++++ Trecho ++++
Na década de 60, quando o
cronista e professor Luiz Bezerra, num de seus passeios vespertinos pelos arredores
de Cratheús, deu, ingenuamente, carona ao capeta, o dissimulado satã pediu-lhe para
que arranjasse um emprego como fiscal do Mercado Público da cidade, pois estava
a fim de mudar de vida e que fizesse o favor de levar um recado para o Dedé do
Cinema: - Diga a ele que a sala 195, no inferno, é mais fresca que o cinema
dele. Ele não estranhará muito, quando
estiver hospedado no meu hotel!
O Cine Poti, do Dedé do Cinema
na Rua Dom Pedro II, foi um marco e por muito tempo proporcionou lazer na
cidade. Embora as fitas, na sua maioria,
fossem recheadas de pólvoras dos violentos faroestes, das estripulias de kung Fu
ou do mais (im)puro e picante sexo explicito, aqui e acolá exibia um choroso
melodrama como “Dio, come ti amo”, em preto e branco e um sucesso estrondoso de
bilheteria. Assisti, logo na estreia, acompanhado da Eva Neide, no final do salão
e em pé, pois a fila de entrada dobrava quarteirão e ficamos sem cadeira para
sentar. Quando Gigliola Cinquetti cantou: Deus como te amo / Não é possível / Ter entre os braço / Tanta felicidade..” olhei, de soslaio, para minha querida
namorada e vi lágrimas escorrendo no seu
rosto! O calor naquele salão era insuportavelmente agoniante, e acho que o
capeta tinha razão em separar uma sala no inferno só para o Dedé!
++++ Dados fornecidos ++++
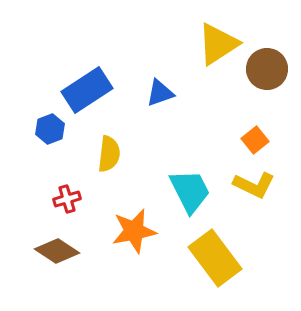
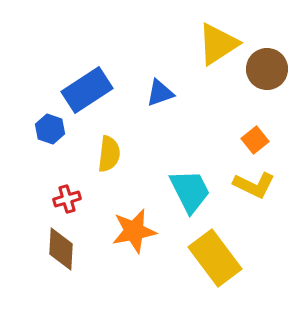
blue hexagon: rotated 20 degrees counterclockwise
brown diamond: moved 4 px right, 2 px up; rotated 60 degrees clockwise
++++
--- Instruções ---
• 1. Transcreva do trecho a parte que começa em "Na década de" e vai até "no meu hotel!", incluindo essas palavras.
• 2. Responda com base no trecho:
(a) Em que rua ficava o Cine Poti?
(b) Qual é o número da sala do inferno citada no recado para o Dedé do Cinema?
(c) Quem estava com o narrador na estreia de "Dio, come ti amo"?

--- Respostas ---
• 1.
Na década de 60, quando o
cronista e professor Luiz Bezerra, num de seus passeios vespertinos pelos arredores
de Cratheús, deu, ingenuamente, carona ao capeta, o dissimulado satã pediu-lhe para
que arranjasse um emprego como fiscal do Mercado Público da cidade, pois estava
a fim de mudar de vida e que fizesse o favor de levar um recado para o Dedé do
Cinema: - Diga a ele que a sala 195, no inferno, é mais fresca que o cinema
dele. Ele não estranhará muito, quando
estiver hospedado no meu hotel!

• 2.
(a) Na Rua Dom Pedro II.
(b) 195.
(c) Eva Neide.